** Passage to read **
------------------------------------------------------------------------
Aidong Zhang adds machine learning expertise to biomedical data sciences at UVA
charliefeigenoff@gmail.comOne measure of the success of UVA’s campaign to take its place as a national leader in the data sciences is its ability to attract highly regarded researchers to join the faculty. If Aidong Zhang’s decision to join UVA Engineering is any indication, the University is well on its way.
Zhang has been singled out for some of the most prestigious honors in her field. She is a Fellow of the Institute of Electrical and Electronics Engineers (IEEE) and a Fellow of the Association for Computing Machinery (ACM) for her contributions to bioinformatics, data mining and multimedia data indexing. Furthermore, she comes to Grounds from a three-year stint as a program director for the National Science Foundation’s Division of Information and Intelligent Systems. NSF program directorships are traditionally reserved for senior scholars chosen for their breadth of experience and vision for the future.
When she visited Charlottesville, Zhang met with Philip Bourne, director of the Data Science Institute and a professor of biomedical engineering, as well as faculty from both the computer science and biomedical engineering departments. “I was impressed by the support at the highest levels for the data sciences, the opportunities for interdisciplinary collaboration and, in particular, by the strong interest in applying machine learning to a variety of biomedical applications, which is my specialty,” Zhang said. “I thought this would be a great environment for me.”
------------------------------------------------------------------------
Answer these questions from the article about Aidong Zhang joining UVA:
1. For which National Science Foundation division was Zhang a program director, and for how long?
2. Which two organizations have named her a Fellow?
3. Who is the director of the Data Science Institute that she met with in Charlottesville?
The listing that comes after this is separate material, unrelated to the article.
------------------------------------------------------------------------
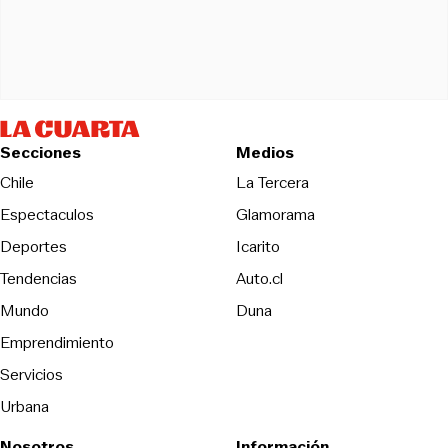
Secciones
Medios
Opens in new wind
Chile
La Tercera
Espectaculos
Glamorama
Opens in new window
Deportes
Icarito
Opens in new window
Tendencias
Auto.cl
Opens in new window
Mundo
Duna
Emprendimiento
Servicios
Urbana
Nosotros
Información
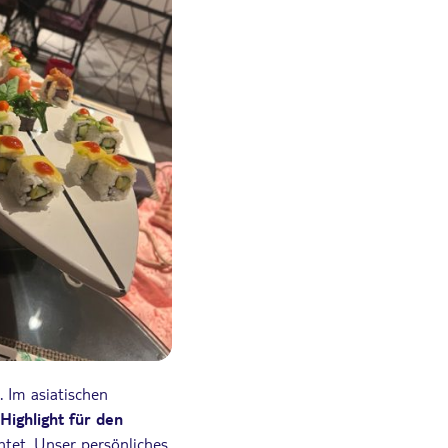
 Im asiatischen
Highlight für den
htet. Unser persönliches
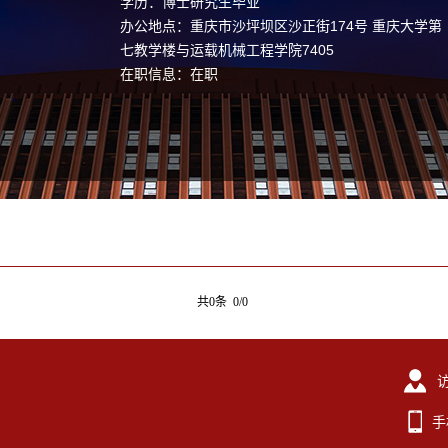
学历：博士研究生毕业
办公地点：重庆市沙坪坝区沙正街174号 重庆大学第
七教学楼与运载机械工程学院7405
在职信息：在职
共0条 0/0
手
------------------------------------------------------------------------
** Output below **
1. She was a program director for the Division of Information and Intelligent Systems for three years.
2. The Institute of Electrical and Electronics Engineers (IEEE) and the Association for Computing Machinery (ACM).
3. Philip Bourne.